Alphabet's Sidewalk Labs is planning to build a high-tech city that can test self-driving cars, public transport and more.
Sidewalk Labs was created to address various problems in cities such as pollution, traffic congestion, limited connectivity, inadequate public transportation and more.
Reports suggest that Dan Doctoroff, CEO of Sidewalk Labs, and his team are planning to meet Larry Page, CEO of Alphabet, and discuss Project Sidewalk. If Page likes the idea, then Sidewalk Labs may start its work on building high-tech cities.
"Sidewalk will focus on improving city life for everyone by developing and incubating urban technologies to address issues like cost of living, efficient transportation and energy usage," said Page. "While this is a relatively modest investment and very different from Google's core business, it's an area where I hope we can really improve people's lives."
The Project Sidewalk team is reportedly working with more than 100 city planning experts and is also considering several models.
Technological advancements have been transforming the way people access information. Mobile apps can inform people of traffic and weather conditions, price of apartments and more. However, certain important aspects such as reducing the cost of living and reducing energy usage remain challenging.
The main aim of Project Sidewalk is to address these issues and also test new technologies before they are rolled out to big cities.
Sidewalk Labs is expected to either own the land for the project or get another company to own the land.

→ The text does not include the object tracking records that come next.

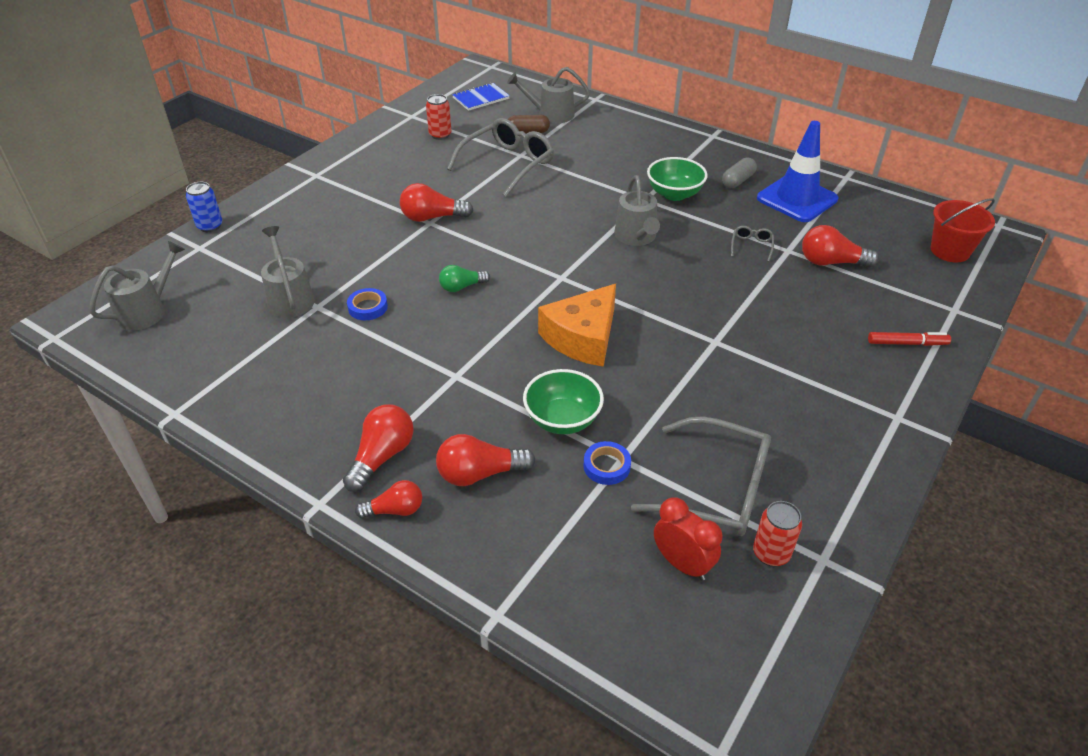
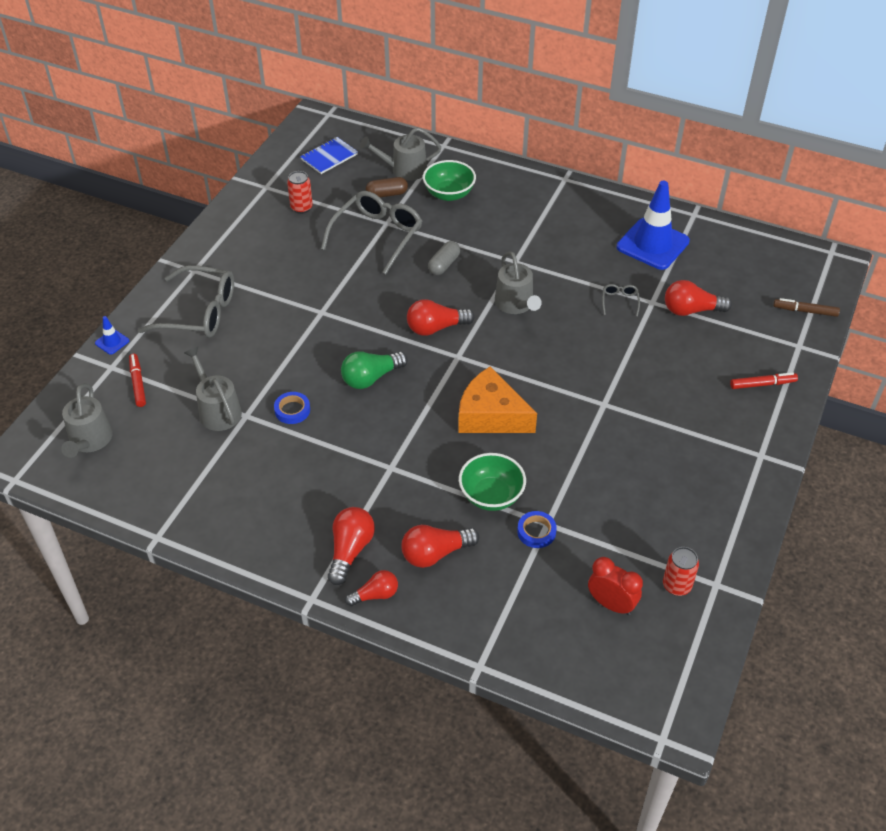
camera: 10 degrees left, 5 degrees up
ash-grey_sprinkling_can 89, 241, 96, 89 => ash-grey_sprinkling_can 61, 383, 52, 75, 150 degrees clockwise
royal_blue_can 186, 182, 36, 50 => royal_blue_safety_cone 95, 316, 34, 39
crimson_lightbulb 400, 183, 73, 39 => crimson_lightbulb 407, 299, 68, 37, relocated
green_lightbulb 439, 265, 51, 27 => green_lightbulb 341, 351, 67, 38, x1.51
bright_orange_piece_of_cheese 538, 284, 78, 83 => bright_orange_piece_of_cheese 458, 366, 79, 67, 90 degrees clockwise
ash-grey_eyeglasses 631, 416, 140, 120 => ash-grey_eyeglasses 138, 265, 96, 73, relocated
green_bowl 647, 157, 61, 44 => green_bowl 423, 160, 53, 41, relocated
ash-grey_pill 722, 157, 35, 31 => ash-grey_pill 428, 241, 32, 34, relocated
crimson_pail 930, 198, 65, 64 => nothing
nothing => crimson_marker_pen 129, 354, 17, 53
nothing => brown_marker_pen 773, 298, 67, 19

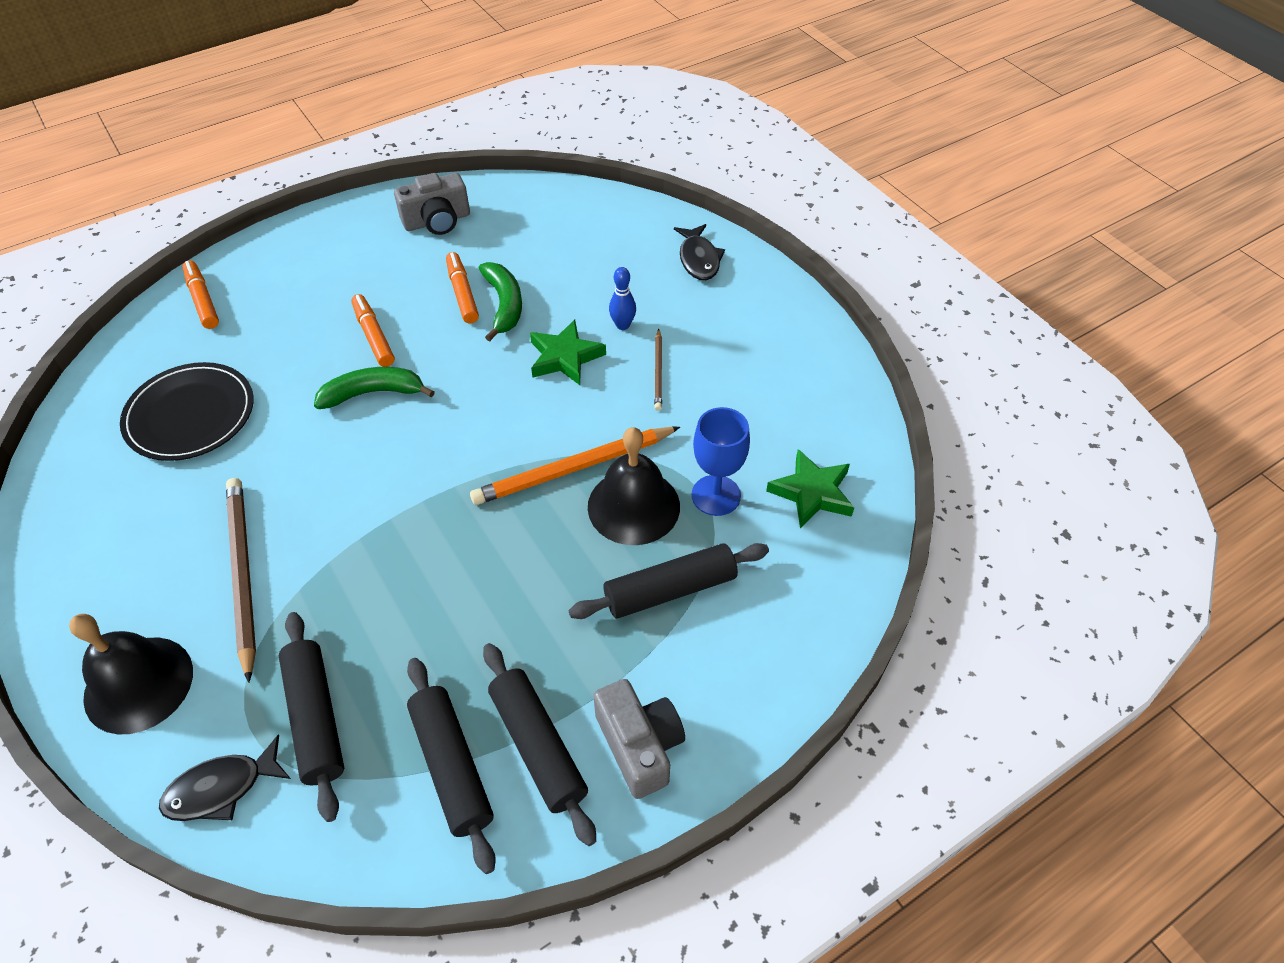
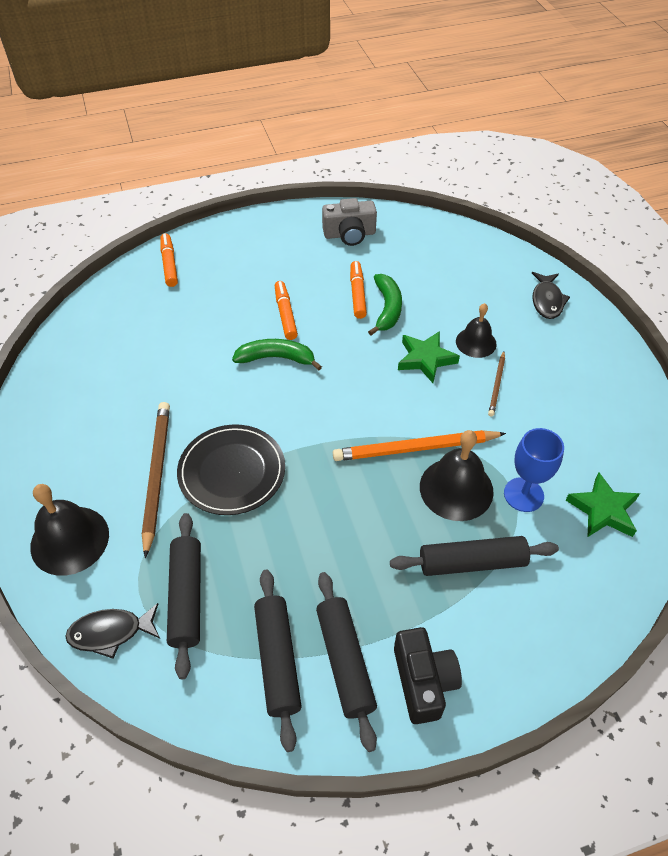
camera: 15 degrees right, 0 degrees up
jet-black_dinner_plate 120, 362, 134, 99 => jet-black_dinner_plate 177, 424, 108, 91, relocated
ash-grey_photo_camera 593, 679, 92, 120 => jet-black_photo_camera 394, 627, 68, 97
royal_blue_bowling_pin 609, 267, 27, 63 => jet-black_hand_bell 456, 303, 41, 55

However, it wants an area that can accommodate hundreds of thousands of people.
The company is said to be studying some areas around Denver and Detroit to learn how to manage aspects such as housing, policy and infrastructure. The cost of the project may vary depending on the support received from Alphabet, other partners and the local government.
Experts believe that, since the project involves real estate, it is highly likely to make a profit.
Building an entire city from scratch involves major challenges, but Sidewalk Labs' own district could help the company understand urban governance through technology. So far, the group's only project is the LinkNYC initiative for public Wi-Fi in New York.
Doctoroff is the former deputy mayor of New York City, which means that his knowledge in building a new city will be invaluable for Sidewalk Labs.
"Thinking about a city from the internet up is really compelling, but cities are hard. You have people with vested interest, politics, physical space ... But the technology ultimately cannot be stopped," said Doctoroff.
Neither Sidewalk Labs nor Alphabet has revealed anything on Project Sidewalk or about developing a city from scratch.
It remains to be seen if and when Sidewalk Labs actually starts building a city, which could help dream up a new urban landscape.